Hexoth sorriu para Hayakaz, se virou, e saiu do castelo, carregando pedaços de metal em suas mãos. Kagura o seguiu, silenciosamente. Eles caminharam até os fundos do castelo, onde havia um cemitério. Lá, eles cavaram em um dos locais designados. Eles colocaram os pedaços de armadura na cova, o cobriram com terra e colocaram uma pedra sobre a cova, com o nome de Klaus gravado, fazendo um minuto de silêncio.
— Desculpe, velho amigo. Agora você pode descansar — disse Hexoth, com lágrimas nos olhos. — Você foi um grande amigo e um formidável rival, um mestre na arte da lâmina e um verdadeiro herói. Seu legado permanecerá comigo; você me ensinou, fez-me crescer. Mesmo quando descobriu que foi enganado, você doou sua vida, e isso nunca será esquecido. Você permanecerá vivo em meu coração e espírito.
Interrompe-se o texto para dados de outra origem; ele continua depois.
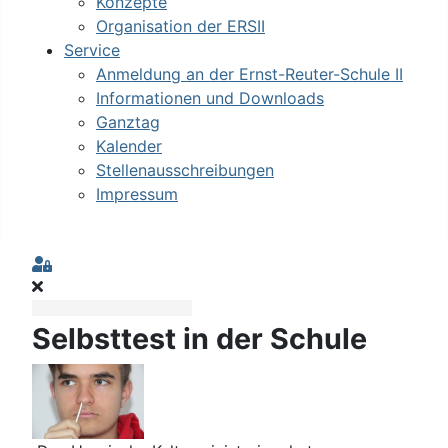
Konzepte
Organisation der ERSII
Service
Anmeldung an der Ernst-Reuter-Schule II
Informationen und Downloads
Ganztag
Kalender
Stellenausschreibungen
Impressum
Sign In
Selbsttest in der Schule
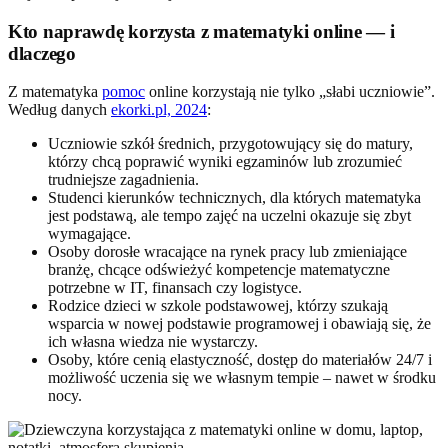
Kto naprawdę korzysta z matematyki online — i
dlaczego
Z matematyka
pomoc
online korzystają nie tylko „słabi uczniowie”.
Według danych
ekorki.pl, 2024
:
Uczniowie szkół średnich, przygotowujący się do matury,
którzy chcą poprawić wyniki egzaminów lub zrozumieć
trudniejsze zagadnienia.
Studenci kierunków technicznych, dla których matematyka
jest podstawą, ale tempo zajęć na uczelni okazuje się zbyt
wymagające.
Osoby dorosłe wracające na rynek pracy lub zmieniające
branżę, chcące odświeżyć kompetencje matematyczne
potrzebne w IT, finansach czy logistyce.
Rodzice dzieci w szkole podstawowej, którzy szukają
wsparcia w nowej podstawie programowej i obawiają się, że
ich własna wiedza nie wystarczy.
Osoby, które cenią elastyczność, dostęp do materiałów 24/7 i
możliwość uczenia się we własnym tempie – nawet w środku
nocy.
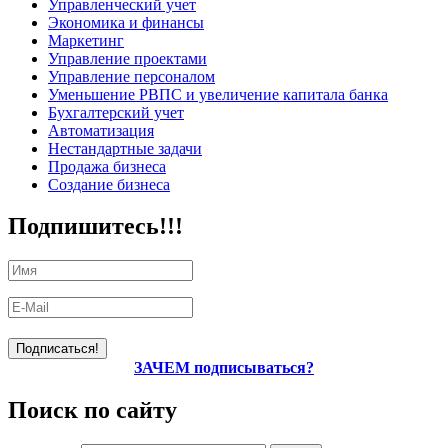
Управленческий учет
Экономика и финансы
Маркетинг
Управление проектами
Управление персоналом
Уменьшение РВПС и увеличение капитала банка
Бухгалтерский учет
Автоматизация
Нестандартные задачи
Продажа бизнеса
Создание бизнеса
Подпишитесь!!!
ЗАЧЕМ подписываться?
Поиск по сайту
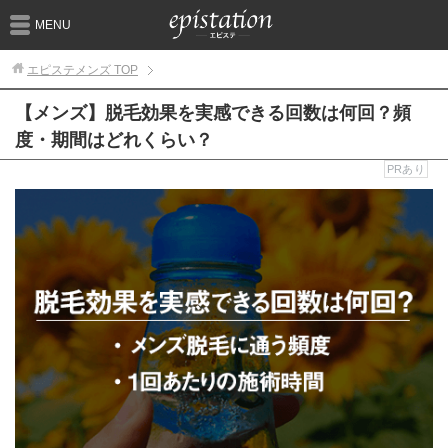
MENU
エピステメンズ
TOP
【メンズ】脱毛効果を実感できる回数は何回？頻
度・期間はどれくらい？
PRあり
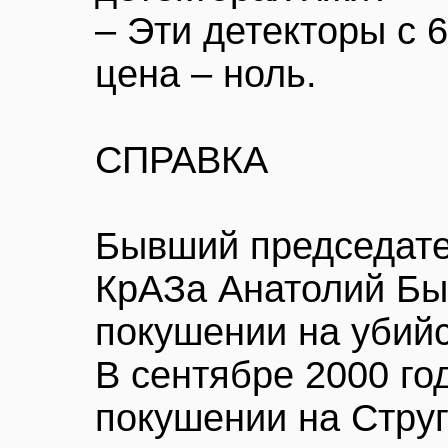
– Эти детекторы с 
цена – ноль.
СПРАВКА
Бывший председате
КрАЗа Анатолий Бы
покушении на убийс
В сентябре 2000 го
покушении на Стру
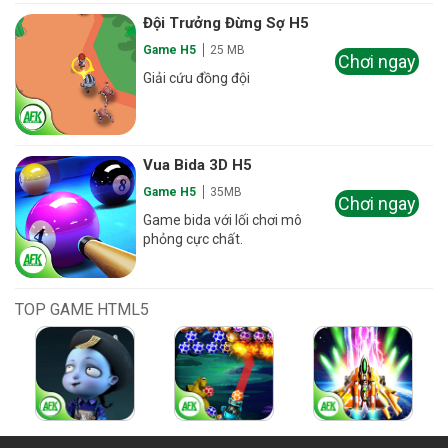
Đội Trưởng Đừng Sợ H5
Game H5
25 MB
Chơi ngay
Giải cứu đồng đội
Vua Bida 3D H5
Game H5
35MB
Chơi ngay
Game bida với lối chơi mô
phỏng cực chất.
TOP GAME HTML5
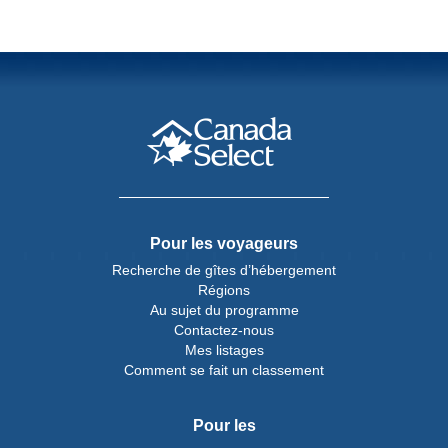
Pour les voyageurs
Recherche de gîtes d’hébergement
Régions
Au sujet du programme
Contactez-nous
Mes listages
Comment se fait un classement
Pour les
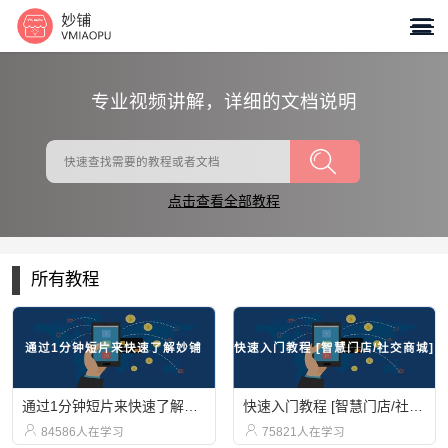

专业视频讲解，详细的文档说明
点击查看全部教程
所有教程
通过1分钟短片来快速了解妙铺
快速入门教程 [智慧门店/社交商城]
通过1分钟短片来快速了解妙铺
快速入门教程 [智慧门店/社交商城]


84586人在学习
75821人在学习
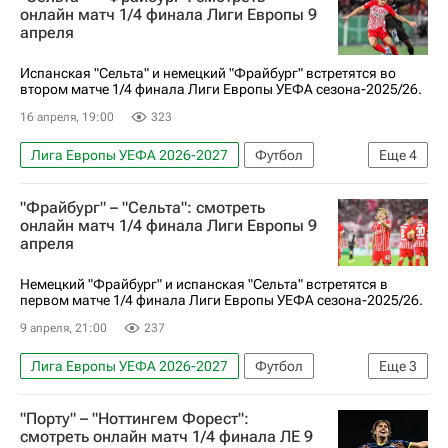
Анонсы и трансляции матчей
онлайн матч 1/4 финала Лиги Европы 9
апреля
Испанская "Сельта" и немецкий "Фрайбург" встретятся во
втором матче 1/4 финала Лиги Европы УЕФА сезона-2025/26.
16 апреля, 19:00
323
Лига Европы УЕФА 2026-2027
Футбол
Еще
4
Сельта
Фрайбург
Спорт
"Фрайбург" – "Сельта": смотреть
Анонсы и трансляции матчей
онлайн матч 1/4 финала Лиги Европы 9
апреля
Немецкий "Фрайбург" и испанская "Сельта" встретятся в
первом матче 1/4 финала Лиги Европы УЕФА сезона-2025/26.
9 апреля, 21:00
237
Лига Европы УЕФА 2026-2027
Футбол
Еще
3
Фрайбург
Сельта
"Порту" – "Ноттингем Форест":
Анонсы и трансляции матчей
смотреть онлайн матч 1/4 финала ЛЕ 9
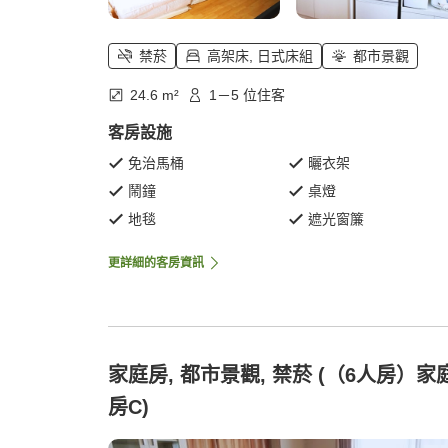
禁菸
高架床, 日式床組
都市景觀
24.6 m²
1－5 位住客
客房設施
免治馬桶
曬衣架
鬧鐘
桌燈
地毯
遮光窗簾
更詳細的客房資訊
家庭房, 都市景觀, 禁菸 (（6人房）家
房C)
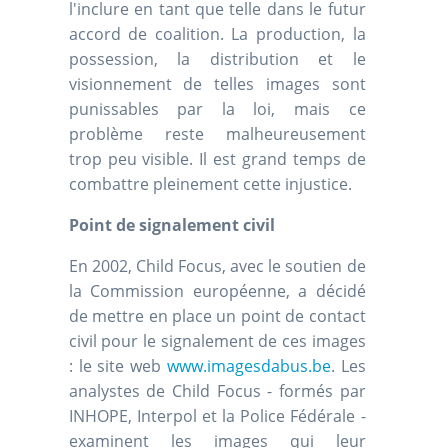
l'inclure en tant que telle dans le futur
accord de coalition. La production, la
possession, la distribution et le
visionnement de telles images sont
punissables par la loi, mais ce
problème reste malheureusement
trop peu visible. Il est grand temps de
combattre pleinement cette injustice.
Point de signalement civil
En 2002, Child Focus, avec le soutien de
la Commission européenne, a décidé
de mettre en place un point de contact
civil pour le signalement de ces images
: le site web
www.imagesdabus.be
. Les
analystes de Child Focus - formés par
INHOPE, Interpol et la Police Fédérale -
examinent les images qui leur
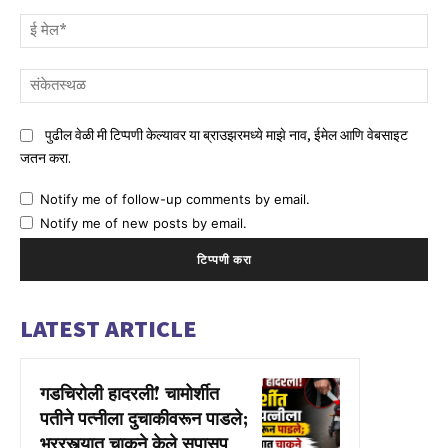
ई
मेल
संक
पुढील वेळी मी टिप्पणी केल्यावर या ब्राउझरमध्ये माझे नाव, ईमेल आणि वेबसाइट
जतन करा.
Notify me of follow-up comments by email.
Notify me of new posts by email.
LATEST ARTICLE
गडचिरोली हादरली! चामोर्शीत
पतीने पत्नीला दुचाकीवरून पाडले;
भररस्त्यात चाकूने केले सपासप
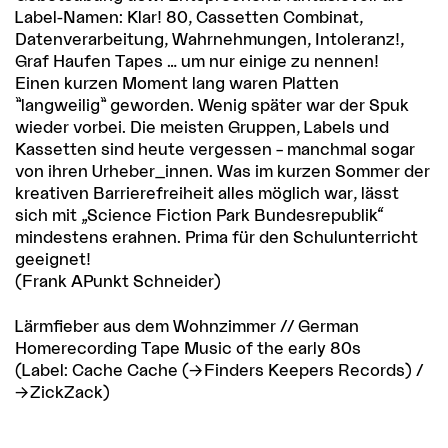
Label-Namen: Klar! 80, Cassetten Combinat,
Datenverarbeitung, Wahrnehmungen, Intoleranz!,
Graf Haufen Tapes … um nur einige zu nennen!
Einen kurzen Moment lang waren Platten
”langweilig” geworden. Wenig später war der Spuk
wieder vorbei. Die meisten Gruppen, Labels und
Kassetten sind heute vergessen – manchmal sogar
von ihren Urheber_innen. Was im kurzen Sommer der
kreativen Barrierefreiheit alles möglich war, lässt
sich mit „Science Fiction Park Bundesrepublik“
mindestens erahnen. Prima für den Schulunterricht
geeignet!
(Frank APunkt Schneider)
Lärmfieber aus dem Wohnzimmer // German
Homerecording Tape Music of the early 80s
(Label: Cache Cache (
Finders Keepers Records
) /
ZickZack
)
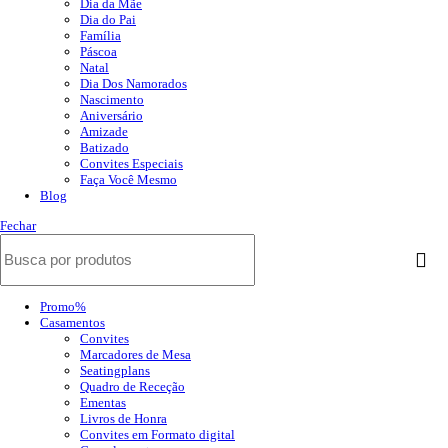
Dia da Mãe
Dia do Pai
Família
Páscoa
Natal
Dia Dos Namorados
Nascimento
Aniversário
Amizade
Batizado
Convites Especiais
Faça Você Mesmo
Blog
Fechar
Promo%
Casamentos
Convites
Marcadores de Mesa
Seatingplans
Quadro de Receção
Ementas
Livros de Honra
Convites em Formato digital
— Adeus, senhor Klaus — falou Kagura, com emoção. — Você foi um grande companheiro, e um grande guerreiro. Você me protegeu, e me apoiou mesmo depois de eu aceitar a execução. Você me divertiu, e me impressionou. Você me deu a sua confiança. Você vai viver na minha mente, e na minha alma.
Hexoth e Kagura se abraçaram, e choraram, se consolando e encorajando. Eles se lembraram de Klaus, e dos momentos que cada um teve com ele. Ao fim do dia, ninguém considerava essa invasão uma vitória, mas sim, o prelúdio de algo muito maior.